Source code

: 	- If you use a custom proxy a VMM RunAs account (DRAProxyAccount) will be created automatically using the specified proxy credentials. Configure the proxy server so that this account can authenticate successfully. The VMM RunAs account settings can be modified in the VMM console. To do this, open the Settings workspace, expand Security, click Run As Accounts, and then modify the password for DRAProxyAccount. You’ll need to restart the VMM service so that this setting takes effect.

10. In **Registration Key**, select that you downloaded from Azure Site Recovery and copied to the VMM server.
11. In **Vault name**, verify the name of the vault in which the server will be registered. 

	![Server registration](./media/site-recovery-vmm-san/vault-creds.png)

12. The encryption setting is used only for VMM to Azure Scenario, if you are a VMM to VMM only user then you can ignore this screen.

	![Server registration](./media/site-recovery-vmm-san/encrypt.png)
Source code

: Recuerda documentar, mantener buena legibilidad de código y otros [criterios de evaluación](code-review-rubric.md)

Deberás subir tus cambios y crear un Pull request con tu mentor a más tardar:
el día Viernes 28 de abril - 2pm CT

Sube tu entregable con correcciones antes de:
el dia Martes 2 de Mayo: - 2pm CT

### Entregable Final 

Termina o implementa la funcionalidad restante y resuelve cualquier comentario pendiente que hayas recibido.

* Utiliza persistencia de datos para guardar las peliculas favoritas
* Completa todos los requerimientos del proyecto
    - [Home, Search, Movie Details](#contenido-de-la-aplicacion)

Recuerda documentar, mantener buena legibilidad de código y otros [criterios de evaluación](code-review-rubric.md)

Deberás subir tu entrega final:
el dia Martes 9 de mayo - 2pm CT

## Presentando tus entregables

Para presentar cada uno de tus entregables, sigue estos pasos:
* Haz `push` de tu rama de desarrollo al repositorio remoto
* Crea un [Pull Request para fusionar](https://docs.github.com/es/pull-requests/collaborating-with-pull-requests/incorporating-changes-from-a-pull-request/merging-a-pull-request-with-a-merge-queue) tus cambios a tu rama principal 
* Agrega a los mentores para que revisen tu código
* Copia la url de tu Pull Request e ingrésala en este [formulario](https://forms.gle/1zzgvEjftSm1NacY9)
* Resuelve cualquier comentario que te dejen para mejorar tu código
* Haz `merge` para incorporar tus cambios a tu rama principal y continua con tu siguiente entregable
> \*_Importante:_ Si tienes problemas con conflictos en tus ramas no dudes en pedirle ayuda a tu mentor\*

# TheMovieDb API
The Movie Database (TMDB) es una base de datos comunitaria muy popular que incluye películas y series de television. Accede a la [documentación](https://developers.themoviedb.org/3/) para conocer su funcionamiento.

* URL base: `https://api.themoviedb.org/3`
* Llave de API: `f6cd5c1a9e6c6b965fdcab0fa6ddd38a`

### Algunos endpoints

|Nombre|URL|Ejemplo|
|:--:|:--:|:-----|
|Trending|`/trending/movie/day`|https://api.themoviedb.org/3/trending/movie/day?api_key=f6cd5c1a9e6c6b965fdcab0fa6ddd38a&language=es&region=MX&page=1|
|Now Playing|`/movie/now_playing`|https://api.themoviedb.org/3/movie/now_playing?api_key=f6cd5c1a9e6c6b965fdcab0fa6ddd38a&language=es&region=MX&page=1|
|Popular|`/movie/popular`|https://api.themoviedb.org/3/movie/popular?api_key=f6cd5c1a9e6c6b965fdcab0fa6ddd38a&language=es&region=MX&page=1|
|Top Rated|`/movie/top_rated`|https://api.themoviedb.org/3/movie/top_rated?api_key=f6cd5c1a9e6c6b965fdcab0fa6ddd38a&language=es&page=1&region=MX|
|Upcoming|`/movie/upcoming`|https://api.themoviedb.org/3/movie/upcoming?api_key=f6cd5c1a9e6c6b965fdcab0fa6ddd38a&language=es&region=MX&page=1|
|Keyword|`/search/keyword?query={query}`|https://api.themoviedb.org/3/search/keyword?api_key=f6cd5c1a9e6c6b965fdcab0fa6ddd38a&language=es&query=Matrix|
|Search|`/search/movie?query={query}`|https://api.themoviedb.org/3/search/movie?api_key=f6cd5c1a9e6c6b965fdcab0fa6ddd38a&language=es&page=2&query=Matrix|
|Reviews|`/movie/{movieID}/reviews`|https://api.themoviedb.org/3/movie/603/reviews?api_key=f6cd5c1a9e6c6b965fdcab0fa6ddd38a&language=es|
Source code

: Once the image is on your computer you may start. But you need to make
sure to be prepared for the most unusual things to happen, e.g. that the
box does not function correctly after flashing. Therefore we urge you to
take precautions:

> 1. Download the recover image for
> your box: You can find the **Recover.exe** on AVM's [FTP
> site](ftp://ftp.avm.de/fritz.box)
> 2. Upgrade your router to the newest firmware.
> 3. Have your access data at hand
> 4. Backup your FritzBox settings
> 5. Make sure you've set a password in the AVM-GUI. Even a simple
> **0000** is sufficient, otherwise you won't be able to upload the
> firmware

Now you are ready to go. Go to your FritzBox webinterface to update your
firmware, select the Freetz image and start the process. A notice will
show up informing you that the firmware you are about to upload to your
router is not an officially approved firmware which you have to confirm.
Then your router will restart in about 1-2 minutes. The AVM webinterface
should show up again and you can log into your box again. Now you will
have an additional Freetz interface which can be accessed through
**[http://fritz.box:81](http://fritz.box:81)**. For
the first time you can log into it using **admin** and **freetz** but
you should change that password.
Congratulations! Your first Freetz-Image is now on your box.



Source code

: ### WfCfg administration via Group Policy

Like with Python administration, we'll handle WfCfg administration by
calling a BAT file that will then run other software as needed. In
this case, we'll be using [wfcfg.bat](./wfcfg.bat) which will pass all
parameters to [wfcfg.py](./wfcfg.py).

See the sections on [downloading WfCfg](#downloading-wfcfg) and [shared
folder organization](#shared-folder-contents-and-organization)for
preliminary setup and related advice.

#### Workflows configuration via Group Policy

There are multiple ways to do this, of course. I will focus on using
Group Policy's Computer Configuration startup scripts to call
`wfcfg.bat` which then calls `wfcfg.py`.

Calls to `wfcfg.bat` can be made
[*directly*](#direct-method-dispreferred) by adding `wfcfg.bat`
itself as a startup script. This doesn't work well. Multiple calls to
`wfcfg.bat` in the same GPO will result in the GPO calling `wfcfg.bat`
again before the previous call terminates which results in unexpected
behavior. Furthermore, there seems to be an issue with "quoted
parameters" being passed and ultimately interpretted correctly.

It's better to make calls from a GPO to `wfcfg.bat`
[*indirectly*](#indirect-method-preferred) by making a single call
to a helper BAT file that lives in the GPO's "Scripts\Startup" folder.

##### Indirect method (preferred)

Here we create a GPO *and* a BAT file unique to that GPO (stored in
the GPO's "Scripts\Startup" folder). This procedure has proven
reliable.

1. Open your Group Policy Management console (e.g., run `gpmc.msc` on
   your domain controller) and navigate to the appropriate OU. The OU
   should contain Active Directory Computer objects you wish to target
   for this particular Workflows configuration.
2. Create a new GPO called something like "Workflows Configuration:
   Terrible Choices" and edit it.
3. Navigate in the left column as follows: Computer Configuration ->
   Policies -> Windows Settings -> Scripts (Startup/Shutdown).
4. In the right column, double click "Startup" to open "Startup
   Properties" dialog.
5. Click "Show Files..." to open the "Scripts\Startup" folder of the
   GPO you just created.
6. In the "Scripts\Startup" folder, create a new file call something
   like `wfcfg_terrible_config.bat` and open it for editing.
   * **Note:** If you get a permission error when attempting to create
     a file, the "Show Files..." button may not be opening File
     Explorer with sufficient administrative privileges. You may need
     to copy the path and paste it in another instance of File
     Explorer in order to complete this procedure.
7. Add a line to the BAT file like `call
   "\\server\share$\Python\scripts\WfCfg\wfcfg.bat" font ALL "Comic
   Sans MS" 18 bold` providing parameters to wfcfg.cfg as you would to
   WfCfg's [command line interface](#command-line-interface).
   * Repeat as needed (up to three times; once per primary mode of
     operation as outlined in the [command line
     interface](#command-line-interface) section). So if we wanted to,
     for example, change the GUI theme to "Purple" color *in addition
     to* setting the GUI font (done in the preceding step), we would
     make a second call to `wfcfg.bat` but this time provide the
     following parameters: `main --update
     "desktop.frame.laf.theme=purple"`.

◆ Task prompt
Please write out exactly the lines from the start of the data through the line that contains "requerimientos del proyecto", both ends included, and nothing else.

◆ Response
Source code

: 	- If you use a custom proxy a VMM RunAs account (DRAProxyAccount) will be created automatically using the specified proxy credentials. Configure the proxy server so that this account can authenticate successfully. The VMM RunAs account settings can be modified in the VMM console. To do this, open the Settings workspace, expand Security, click Run As Accounts, and then modify the password for DRAProxyAccount. You’ll need to restart the VMM service so that this setting takes effect.

10. In **Registration Key**, select that you downloaded from Azure Site Recovery and copied to the VMM server.
11. In **Vault name**, verify the name of the vault in which the server will be registered. 

	![Server registration](./media/site-recovery-vmm-san/vault-creds.png)

12. The encryption setting is used only for VMM to Azure Scenario, if you are a VMM to VMM only user then you can ignore this screen.

	![Server registration](./media/site-recovery-vmm-san/encrypt.png)
Source code

: Recuerda documentar, mantener buena legibilidad de código y otros [criterios de evaluación](code-review-rubric.md)

Deberás subir tus cambios y crear un Pull request con tu mentor a más tardar:
el día Viernes 28 de abril - 2pm CT

Sube tu entregable con correcciones antes de:
el dia Martes 2 de Mayo: - 2pm CT

### Entregable Final 

Termina o implementa la funcionalidad restante y resuelve cualquier comentario pendiente que hayas recibido.

* Utiliza persistencia de datos para guardar las peliculas favoritas
* Completa todos los requerimientos del proyecto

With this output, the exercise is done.